Austral: Revista Brasileira de Estratégia e Relações Internacionais | e-ISSN 2238-6912 | ISSN 2238-6262| v.1, n.2, Jul-Dez 2012 | p.9-14
APRESENTAÇÃO: A POLÍTICA EXTERIOR DO BRASIL
Amado Luiz Cervo1
Os estudiosos da política exterior do Brasil transitaram da antiga história diplomática, pela história da política exterior, para chegar à inserção internacional do país. O conceito de inserção envolve três componentes: a negociação diplomática, a política exterior que lhe agrega valores e interesses nacionais e o movimento dos atores não governamentais que agem externamente em busca de interesses específicos.

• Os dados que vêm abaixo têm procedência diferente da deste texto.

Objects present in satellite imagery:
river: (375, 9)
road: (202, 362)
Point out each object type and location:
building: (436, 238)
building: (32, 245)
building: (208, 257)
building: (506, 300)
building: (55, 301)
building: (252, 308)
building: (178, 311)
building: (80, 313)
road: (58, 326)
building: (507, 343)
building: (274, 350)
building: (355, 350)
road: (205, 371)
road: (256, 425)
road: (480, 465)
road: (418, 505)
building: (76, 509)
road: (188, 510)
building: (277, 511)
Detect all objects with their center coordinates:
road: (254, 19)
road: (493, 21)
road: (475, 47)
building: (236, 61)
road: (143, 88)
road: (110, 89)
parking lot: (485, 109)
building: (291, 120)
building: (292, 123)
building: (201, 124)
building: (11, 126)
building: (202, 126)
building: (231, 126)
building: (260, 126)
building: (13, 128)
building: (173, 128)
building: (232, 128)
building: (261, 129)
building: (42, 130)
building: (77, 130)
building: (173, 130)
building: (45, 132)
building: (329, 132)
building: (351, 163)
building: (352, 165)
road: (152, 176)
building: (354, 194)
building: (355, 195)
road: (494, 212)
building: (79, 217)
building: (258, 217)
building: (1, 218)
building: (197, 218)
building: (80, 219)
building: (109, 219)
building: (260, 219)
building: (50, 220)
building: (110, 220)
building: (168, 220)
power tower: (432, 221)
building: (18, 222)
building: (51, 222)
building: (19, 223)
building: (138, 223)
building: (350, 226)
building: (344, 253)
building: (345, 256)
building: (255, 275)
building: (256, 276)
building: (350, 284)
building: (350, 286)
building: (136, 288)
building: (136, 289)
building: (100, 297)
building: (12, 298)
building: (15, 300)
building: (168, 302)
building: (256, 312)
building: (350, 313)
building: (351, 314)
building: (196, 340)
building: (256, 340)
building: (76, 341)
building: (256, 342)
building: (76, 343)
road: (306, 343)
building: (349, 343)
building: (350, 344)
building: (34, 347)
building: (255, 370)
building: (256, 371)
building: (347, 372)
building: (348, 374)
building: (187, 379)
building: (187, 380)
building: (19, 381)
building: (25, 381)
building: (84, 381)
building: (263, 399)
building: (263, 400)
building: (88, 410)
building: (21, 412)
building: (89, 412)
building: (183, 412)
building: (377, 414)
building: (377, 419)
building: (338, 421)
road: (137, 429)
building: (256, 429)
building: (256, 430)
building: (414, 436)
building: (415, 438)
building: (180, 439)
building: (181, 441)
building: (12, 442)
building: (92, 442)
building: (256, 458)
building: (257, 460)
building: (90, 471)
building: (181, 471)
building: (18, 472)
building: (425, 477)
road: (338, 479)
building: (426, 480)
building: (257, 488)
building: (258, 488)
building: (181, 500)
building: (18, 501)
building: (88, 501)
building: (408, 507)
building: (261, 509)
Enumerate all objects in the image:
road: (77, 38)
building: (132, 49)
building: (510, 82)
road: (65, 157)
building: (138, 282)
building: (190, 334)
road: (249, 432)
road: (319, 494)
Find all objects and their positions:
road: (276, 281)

A partir desse conceito de inserção, a análise paradigmática permite distinguir quatro impulsos históricos, os chamados paradigmas, a condicionar a funcionalidade da política exterior: trata-se dos modelos primário-exportador da Independência a 1930, desenvolvimentista de 1930 a 1989, o neoliberalismo da década de 1990 e o que denominamos de Estado logístico, no século XXI. Quando a Universidade incorpora a área de ensino e pesquisa de relações exteriores do país, desde os anos 1970, multiplicam-se os estudos, até então reservados antes de tudo à indagação do corpo diplomático. Embora seja possível fazê-lo, raramente os estudiosos isolam em suas análises um dos três componentes da inserção. Isso ocorre porque, nessas últimas décadas, revelaram-se claros e perceptíveis não somente os nexos estreitos entre diplomacia, política exterior e relações internacionais do país, como também a ascensão da sociedade e a nova relação entre sociedade e Estado.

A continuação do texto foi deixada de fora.